Nach dem offiziellen Ende der Pandemie wagen sich viele Menschen schrittweise wieder zurück in das Leben, das sie von früher kannten. Dennoch sind die letzten Jahre nicht spurlos vorübergegangen. Corona hat in kürzester Zeit globale Veränderungen hervorgerufen, die das Lebensgefühl weltweit beeinflusst haben und auch für die Retail-Landschaft nicht folgenlos geblieben sind.
Sah man vor wenigen Jahren Malls und Konsumtempel, konzipiert für ein hohes Aufkommen an Verbraucher:innen, noch in den Himmel wachsen, haben die Maßstäbe sich heute verändert: Man denkt kleiner, und an die Stelle von Statussymbolen und eines „Höher-Schneller-Weiter“ sind andere Werte getreten. Diese Entwicklung zeichnete sich bereits angesichts der Klimaveränderungen ab, doch während der Pandemie hat sie sich noch einmal verstärkt.

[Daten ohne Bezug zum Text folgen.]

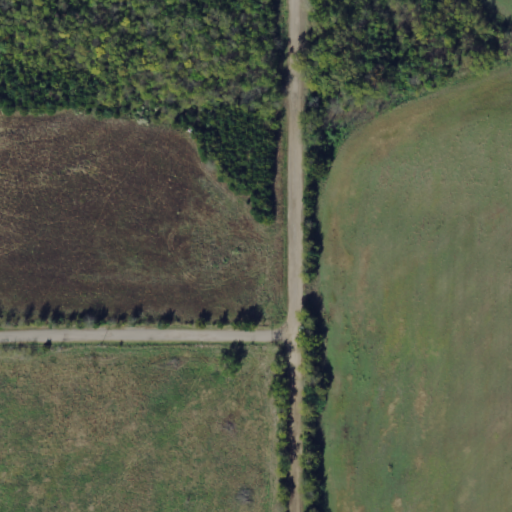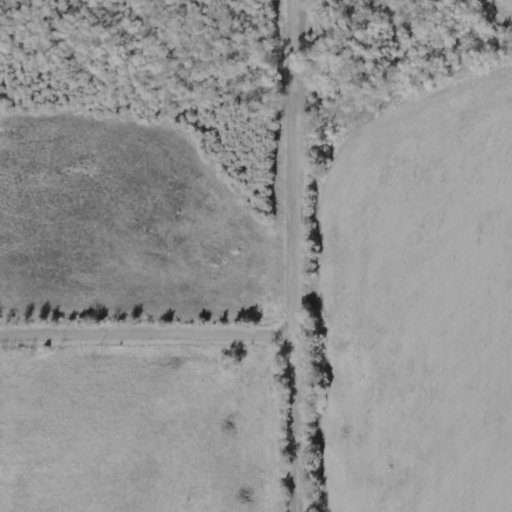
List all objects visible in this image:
road: (290, 255)
road: (144, 338)
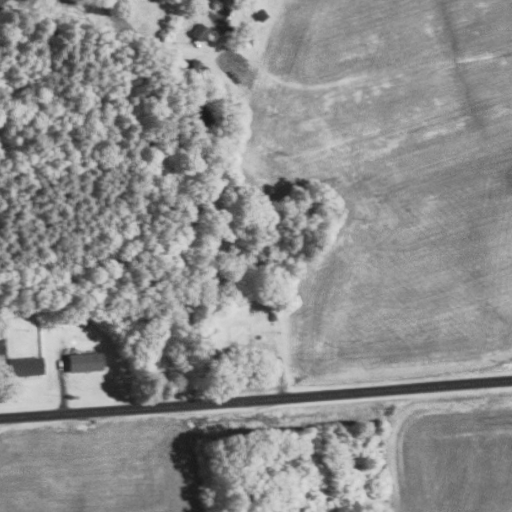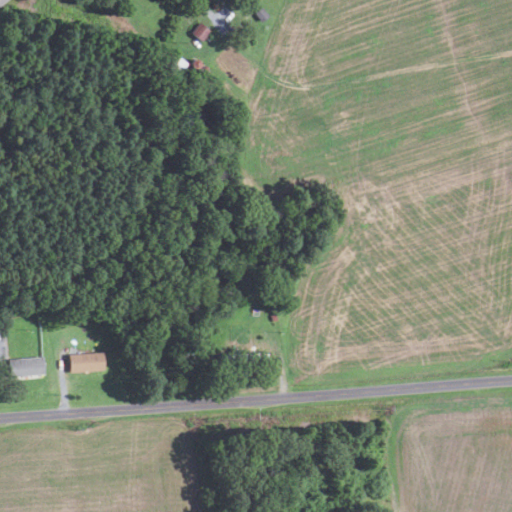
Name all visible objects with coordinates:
road: (201, 4)
building: (261, 14)
building: (198, 31)
building: (199, 31)
building: (175, 63)
crop: (391, 179)
building: (274, 317)
building: (243, 357)
building: (83, 360)
building: (85, 361)
building: (22, 365)
building: (25, 366)
road: (281, 374)
road: (63, 383)
road: (256, 396)
crop: (255, 462)
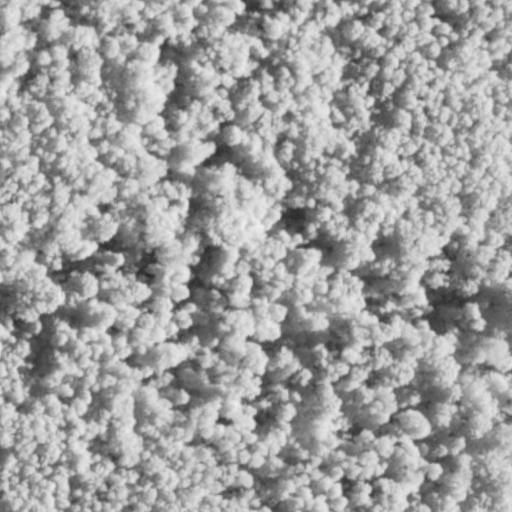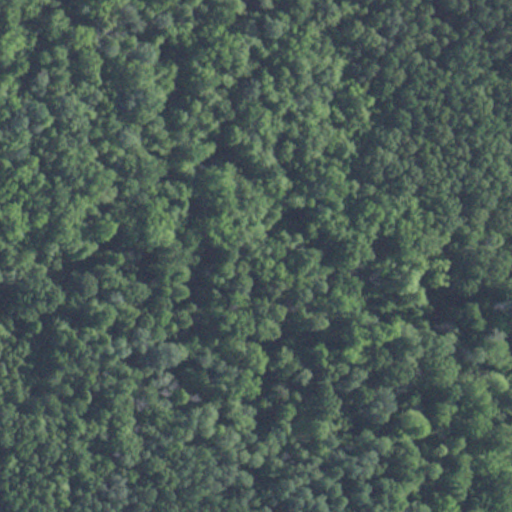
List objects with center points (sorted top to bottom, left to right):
park: (256, 256)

Luxus bedeutet heute mehr denn je Sicherheit, Geborgenheit und Zeit, die vorrangig mit Freunden oder im Kreis der Familie verbracht wird. Zudem prägt den Zeitgeist eine Nostalgie, der Wunsch nach Einfachheit, Beherrschbarkeit und Nähe zur Natur, der sich beispielsweise in der Stadtflucht manifestiert. So haben die Großstädte in Deutschland 2021 so stark an Bevölkerung verloren wie zuletzt 1994, das ermittelte jüngst das Bundesinstitut für Bevölkerungsforschung.
Cocooning
Ein Ausdruck dieses Rückzugs ist ein Interior- Design-Trend, der insbesondere in China, aber nun auch in Europa und Südamerika an Einfluss gewinnt. Immer öfter begegnen uns höhlenartige Interieurs. Die Höhle als Schutz- und Rückzugsort, als Treffpunkt für Familie und Gleichgesinnte, erlebt im Ladenbau eine Hausse.
Doch hier wird es weder dunkel noch feucht: Die modernen Höhlen sind in helle, warme Naturtöne getaucht und begeistern durch biomorphen Formenreichtum. Daneben ist in
vielen Ladenkonzepten eine Tendenz zu rauen Betonoberflächen und strukturierten Naturmaterialien erkennbar. Farben sind weiterhin ein wichtiges Gestaltungselement. Pastelltöne beruhigen in einem Beispiel aus Los Angeles die Sinne, für Pop-up-Konzepte in London und Paris werden kräftige Farben eingesetzt, die einen Wow-Effekt auslösen.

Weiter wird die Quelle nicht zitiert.